● **PROVIDED DATA**:
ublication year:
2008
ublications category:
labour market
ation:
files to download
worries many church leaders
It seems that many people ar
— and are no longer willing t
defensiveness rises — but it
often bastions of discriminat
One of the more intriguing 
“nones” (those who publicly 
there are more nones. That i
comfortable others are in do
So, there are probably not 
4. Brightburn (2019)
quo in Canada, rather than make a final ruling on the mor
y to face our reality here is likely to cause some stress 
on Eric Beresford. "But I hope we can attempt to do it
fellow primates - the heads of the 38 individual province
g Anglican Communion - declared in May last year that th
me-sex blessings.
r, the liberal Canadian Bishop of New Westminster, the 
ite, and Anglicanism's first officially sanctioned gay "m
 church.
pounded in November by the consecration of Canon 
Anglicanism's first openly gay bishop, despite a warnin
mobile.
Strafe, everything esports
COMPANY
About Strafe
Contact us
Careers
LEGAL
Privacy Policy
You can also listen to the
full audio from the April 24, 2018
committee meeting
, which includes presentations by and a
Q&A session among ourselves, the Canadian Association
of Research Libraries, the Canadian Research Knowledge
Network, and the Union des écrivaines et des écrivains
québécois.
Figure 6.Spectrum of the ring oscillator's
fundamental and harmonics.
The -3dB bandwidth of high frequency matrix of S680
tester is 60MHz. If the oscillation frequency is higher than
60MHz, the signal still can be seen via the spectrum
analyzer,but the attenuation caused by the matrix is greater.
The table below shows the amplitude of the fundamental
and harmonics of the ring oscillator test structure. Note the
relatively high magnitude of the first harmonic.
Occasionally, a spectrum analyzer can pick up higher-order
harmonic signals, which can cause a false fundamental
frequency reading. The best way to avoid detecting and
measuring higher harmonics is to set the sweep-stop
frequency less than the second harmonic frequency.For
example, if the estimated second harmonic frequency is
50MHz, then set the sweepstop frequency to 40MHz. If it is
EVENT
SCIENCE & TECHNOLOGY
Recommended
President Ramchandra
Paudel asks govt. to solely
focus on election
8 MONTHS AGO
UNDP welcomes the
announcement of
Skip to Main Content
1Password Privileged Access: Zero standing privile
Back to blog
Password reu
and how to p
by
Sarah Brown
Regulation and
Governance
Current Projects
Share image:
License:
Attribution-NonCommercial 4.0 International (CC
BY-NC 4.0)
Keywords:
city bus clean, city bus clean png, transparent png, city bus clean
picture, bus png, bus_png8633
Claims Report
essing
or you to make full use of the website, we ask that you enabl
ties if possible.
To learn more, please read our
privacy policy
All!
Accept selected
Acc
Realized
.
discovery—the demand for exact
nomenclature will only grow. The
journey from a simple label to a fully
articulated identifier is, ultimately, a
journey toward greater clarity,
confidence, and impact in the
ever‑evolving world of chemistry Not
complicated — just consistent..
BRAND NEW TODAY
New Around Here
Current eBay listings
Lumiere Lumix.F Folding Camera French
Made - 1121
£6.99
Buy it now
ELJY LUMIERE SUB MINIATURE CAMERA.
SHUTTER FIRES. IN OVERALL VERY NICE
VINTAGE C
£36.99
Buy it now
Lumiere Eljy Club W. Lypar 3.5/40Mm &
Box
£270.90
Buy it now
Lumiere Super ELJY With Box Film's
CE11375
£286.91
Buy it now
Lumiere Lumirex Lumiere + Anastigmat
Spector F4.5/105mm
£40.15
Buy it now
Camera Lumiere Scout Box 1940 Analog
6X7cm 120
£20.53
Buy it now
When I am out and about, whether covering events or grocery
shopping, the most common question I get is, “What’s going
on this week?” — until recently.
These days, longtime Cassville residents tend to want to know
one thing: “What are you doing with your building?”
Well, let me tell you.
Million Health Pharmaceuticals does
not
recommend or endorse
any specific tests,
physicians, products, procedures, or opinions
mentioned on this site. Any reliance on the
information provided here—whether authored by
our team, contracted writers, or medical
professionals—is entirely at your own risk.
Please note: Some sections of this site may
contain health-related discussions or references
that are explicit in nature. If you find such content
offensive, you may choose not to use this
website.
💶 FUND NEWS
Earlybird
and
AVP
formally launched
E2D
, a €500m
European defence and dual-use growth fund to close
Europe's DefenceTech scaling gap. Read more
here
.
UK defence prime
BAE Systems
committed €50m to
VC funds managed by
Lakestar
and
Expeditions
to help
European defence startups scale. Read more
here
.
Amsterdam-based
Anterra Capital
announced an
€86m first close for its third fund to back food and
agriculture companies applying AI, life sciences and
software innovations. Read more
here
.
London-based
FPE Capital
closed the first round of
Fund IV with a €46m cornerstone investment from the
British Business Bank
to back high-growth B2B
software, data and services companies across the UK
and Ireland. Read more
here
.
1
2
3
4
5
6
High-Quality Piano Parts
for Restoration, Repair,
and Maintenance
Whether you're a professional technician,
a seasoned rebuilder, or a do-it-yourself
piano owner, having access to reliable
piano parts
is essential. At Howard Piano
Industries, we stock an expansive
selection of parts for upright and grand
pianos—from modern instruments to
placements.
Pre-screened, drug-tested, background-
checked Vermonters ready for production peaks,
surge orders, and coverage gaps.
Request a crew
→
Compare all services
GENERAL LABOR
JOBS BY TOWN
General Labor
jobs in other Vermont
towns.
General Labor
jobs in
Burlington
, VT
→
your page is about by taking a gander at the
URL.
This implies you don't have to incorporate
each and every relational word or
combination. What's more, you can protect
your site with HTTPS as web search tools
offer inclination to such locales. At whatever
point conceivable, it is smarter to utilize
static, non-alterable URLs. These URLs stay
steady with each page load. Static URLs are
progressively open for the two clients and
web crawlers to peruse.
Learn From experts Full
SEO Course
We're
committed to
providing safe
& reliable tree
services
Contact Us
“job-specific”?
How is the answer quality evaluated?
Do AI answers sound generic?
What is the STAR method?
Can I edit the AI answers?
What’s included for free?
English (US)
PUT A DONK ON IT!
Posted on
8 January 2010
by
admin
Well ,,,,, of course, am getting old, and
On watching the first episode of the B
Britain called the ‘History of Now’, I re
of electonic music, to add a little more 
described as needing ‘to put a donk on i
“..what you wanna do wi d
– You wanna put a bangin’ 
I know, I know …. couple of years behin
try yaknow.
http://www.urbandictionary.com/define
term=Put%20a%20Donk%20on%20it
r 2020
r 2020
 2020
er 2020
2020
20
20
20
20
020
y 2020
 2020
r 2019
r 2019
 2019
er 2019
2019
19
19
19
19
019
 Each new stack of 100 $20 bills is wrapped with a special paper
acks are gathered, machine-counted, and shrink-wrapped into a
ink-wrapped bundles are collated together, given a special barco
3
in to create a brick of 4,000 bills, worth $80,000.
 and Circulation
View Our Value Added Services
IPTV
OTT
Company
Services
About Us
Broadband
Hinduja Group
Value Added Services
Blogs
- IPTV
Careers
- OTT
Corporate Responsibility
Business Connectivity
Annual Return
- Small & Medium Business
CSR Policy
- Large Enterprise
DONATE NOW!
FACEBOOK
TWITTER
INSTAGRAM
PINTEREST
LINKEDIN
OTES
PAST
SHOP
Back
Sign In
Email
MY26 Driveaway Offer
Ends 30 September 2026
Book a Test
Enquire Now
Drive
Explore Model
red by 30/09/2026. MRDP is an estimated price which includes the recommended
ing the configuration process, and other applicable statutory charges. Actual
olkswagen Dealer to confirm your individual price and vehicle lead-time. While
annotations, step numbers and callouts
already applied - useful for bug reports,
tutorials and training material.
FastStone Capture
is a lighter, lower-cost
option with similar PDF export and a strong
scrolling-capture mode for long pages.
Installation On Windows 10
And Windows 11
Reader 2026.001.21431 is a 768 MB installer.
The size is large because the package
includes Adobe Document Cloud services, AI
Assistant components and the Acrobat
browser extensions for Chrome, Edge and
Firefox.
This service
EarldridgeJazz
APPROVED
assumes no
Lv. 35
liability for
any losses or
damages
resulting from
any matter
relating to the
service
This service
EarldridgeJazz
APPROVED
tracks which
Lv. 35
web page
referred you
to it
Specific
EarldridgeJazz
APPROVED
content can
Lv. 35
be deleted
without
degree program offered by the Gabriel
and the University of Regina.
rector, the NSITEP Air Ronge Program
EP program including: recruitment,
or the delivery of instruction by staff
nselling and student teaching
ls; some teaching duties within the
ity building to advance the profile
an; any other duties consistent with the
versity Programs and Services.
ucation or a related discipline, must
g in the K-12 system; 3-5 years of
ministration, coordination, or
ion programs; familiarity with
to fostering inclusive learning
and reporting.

● **WORK TO BE COMPLETED**:
Lay out the rows above as a numbered list, from the first line through the line that contains "r, the liberal", with both ends included and blank lines left out.

● **PROBLEM SOLUTION**:
1. ublication year:
2. 2008
3. ublications category:
4. labour market
5. ation:
6. files to download
7. worries many church leaders
8. It seems that many people ar
9. — and are no longer willing t
10. defensiveness rises — but it
11. often bastions of discriminat
12. One of the more intriguing 
13. “nones” (those who publicly 
14. there are more nones. That i
15. comfortable others are in do
16. So, there are probably not 
17. 4. Brightburn (2019)
18. quo in Canada, rather than make a final ruling on the mor
19. y to face our reality here is likely to cause some stress 
20. on Eric Beresford. "But I hope we can attempt to do it
21. fellow primates - the heads of the 38 individual province
22. g Anglican Communion - declared in May last year that th
23. me-sex blessings.
24. r, the liberal Canadian Bishop of New Westminster, the 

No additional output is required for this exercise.